Like most people, I hadn’t heard of the ‘firebrand’ MP until very recently and although his statist politics don’t chime with me, his dignity is something that I can admire.
Because it appears that his political beliefs are even more important to him than his marriage- which reached an impasse over whether or not their child should take up a grammar school place that he had secured for himself. Mr Corbyn, himself a grammar school boy preferred an Islington Comprehensive that Tony Blair so deftly swerved but Mrs Corbyn insisted on the grammar school and the marriage eventually failed.
I agree with mum here – in a similar situation, I’d have made her choice also. As the father of four boys who have all gone/go to comprehensive schools (as I did) I admit that if I could have afforded the fees and if my boys had the necessary ability then I would have sent them all off to a fee paying school because it is fairly obvious that in business, the professions, the stage and even sport – public school kids have the lion share of success and this is irksome and tiresome and frustrating and plain not fair…
But like my most parents, I want the best for my kids but I also understand that the world is not fair despite whatever meddling and social engineering conducted on our behalf by politicians and civil servants, most of whom have themselves been to public school.
But this injustice is at the very core of left wing politics.

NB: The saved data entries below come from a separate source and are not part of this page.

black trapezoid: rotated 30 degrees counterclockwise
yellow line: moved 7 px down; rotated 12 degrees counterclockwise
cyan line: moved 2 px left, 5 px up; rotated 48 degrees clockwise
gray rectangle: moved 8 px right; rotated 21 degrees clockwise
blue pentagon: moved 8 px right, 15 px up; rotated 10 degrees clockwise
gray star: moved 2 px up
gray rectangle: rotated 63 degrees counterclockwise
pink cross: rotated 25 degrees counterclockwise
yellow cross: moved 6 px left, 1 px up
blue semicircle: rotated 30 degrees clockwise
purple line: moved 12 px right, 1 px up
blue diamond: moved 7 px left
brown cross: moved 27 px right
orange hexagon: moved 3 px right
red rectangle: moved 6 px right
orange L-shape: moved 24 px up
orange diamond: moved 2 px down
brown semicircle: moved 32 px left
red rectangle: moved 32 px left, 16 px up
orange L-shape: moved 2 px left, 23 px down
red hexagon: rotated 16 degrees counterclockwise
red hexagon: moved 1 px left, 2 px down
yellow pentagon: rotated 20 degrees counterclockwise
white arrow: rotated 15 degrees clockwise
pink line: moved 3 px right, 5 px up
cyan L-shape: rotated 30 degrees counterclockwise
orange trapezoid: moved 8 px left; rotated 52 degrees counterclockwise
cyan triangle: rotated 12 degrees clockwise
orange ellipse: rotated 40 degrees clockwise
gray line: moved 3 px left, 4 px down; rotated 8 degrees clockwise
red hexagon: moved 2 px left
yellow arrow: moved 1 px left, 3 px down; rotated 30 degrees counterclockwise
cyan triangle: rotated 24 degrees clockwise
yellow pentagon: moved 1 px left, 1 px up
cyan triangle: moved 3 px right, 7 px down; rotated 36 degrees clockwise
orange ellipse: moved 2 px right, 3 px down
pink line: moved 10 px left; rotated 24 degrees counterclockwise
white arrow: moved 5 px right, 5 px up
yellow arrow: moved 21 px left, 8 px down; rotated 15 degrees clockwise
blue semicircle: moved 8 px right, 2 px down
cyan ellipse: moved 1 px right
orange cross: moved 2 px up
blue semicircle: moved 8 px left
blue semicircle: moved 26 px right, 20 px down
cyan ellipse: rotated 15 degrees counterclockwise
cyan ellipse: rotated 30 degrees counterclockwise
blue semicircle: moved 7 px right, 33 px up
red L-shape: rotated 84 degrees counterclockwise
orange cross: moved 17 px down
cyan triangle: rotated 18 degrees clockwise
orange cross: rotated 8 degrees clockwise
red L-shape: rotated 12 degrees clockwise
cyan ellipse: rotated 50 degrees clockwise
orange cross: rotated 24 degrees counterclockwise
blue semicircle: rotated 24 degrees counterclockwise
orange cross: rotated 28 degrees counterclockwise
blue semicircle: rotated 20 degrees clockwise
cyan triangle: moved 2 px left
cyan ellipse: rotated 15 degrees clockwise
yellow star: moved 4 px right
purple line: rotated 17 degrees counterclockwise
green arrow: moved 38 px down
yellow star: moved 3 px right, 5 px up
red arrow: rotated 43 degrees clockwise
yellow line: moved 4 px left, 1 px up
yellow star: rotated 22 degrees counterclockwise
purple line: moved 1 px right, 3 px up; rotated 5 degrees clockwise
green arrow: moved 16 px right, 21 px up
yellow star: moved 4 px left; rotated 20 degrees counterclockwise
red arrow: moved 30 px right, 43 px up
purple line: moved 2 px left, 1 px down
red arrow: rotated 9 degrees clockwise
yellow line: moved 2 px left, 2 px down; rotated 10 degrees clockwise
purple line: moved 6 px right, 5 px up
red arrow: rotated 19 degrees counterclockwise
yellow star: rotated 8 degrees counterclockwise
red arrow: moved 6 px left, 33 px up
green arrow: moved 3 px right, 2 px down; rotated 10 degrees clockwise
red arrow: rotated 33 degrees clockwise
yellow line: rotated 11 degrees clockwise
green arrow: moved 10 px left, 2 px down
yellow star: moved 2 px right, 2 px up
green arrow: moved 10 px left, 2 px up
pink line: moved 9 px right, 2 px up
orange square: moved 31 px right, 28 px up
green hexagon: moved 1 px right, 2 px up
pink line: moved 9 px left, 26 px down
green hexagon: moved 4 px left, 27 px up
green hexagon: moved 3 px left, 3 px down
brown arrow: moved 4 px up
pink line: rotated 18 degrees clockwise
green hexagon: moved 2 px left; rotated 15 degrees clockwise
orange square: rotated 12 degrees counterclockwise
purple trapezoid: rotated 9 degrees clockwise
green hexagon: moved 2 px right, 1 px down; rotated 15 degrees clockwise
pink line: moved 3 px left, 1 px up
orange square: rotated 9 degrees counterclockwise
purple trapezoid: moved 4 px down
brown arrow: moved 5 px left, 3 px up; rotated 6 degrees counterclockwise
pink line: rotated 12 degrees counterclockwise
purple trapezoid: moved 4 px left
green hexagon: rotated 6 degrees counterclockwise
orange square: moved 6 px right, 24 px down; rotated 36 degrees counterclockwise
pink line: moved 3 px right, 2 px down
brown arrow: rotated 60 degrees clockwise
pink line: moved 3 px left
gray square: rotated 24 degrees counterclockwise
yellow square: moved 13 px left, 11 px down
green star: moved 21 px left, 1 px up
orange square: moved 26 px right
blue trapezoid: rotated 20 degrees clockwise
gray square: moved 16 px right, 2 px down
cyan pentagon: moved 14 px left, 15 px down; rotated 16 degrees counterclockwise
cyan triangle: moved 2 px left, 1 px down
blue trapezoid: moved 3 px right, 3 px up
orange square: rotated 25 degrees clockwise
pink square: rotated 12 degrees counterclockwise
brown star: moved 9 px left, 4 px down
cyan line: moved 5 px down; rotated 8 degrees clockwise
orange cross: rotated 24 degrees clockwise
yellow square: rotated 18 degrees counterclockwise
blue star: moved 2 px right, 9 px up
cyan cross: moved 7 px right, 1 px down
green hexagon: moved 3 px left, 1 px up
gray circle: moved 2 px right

Left wing politics is all about egalitarianism – where every child has the same opportunity as the next – and who would argue against such a lofty thing.
Not me anyway – just that I realise that it isn’t even a remote possibility.
Close down all private schools as George Galloway advocates – and parenst with means will find other ways to spend their own money on their own children – and as such, the advantages and varying success parabolas will continue.
This is why so-called Left wing politicians are so vulnerable to the accusation of ‘do as I say, not as I do.’
Because so many of them – when it comes their own children are happy to dispense with their beliefs that fee paying or selective schools are wrong because they ingrain advantage.
Chris Huhne, Diane Abbott, Shirley Williams, Harriett Harman, Tony Blair, Ruth Kelly… and any number of multi-millionaire luvvies.
They argue that they have no choice because the alternative schools are below par and in their world (and heads?) – all schools should be the same.
Yes but they aren’t are they?
And your taking your privileged children elsewhere only perpetuates the problem because it is demographics and the families that provide a school’s intake which is the major factor in the success of a school – more so than the standard of teaching or how swanky the facilities are.
So ‘do as I say and not as I do’ definitely applies. They want it both ways. To cover themselves in the political benevolence that comes with the left wing cloak but also maximize advantage for themselves when awkward choices are called for.
Lord Adonis, a ‘left winger’ calls these types politically bankrupt and he’s right. They compound a problem when it suits them and their offspring.
There are a few exceptions of course.
Paul McCartney and Ben Elton (I think) spring to mind. And now Jeremy Corbyn also.
I don’t agree with them but I admire their honesty and their conviction – a quality in scant supply in the modern politician these days.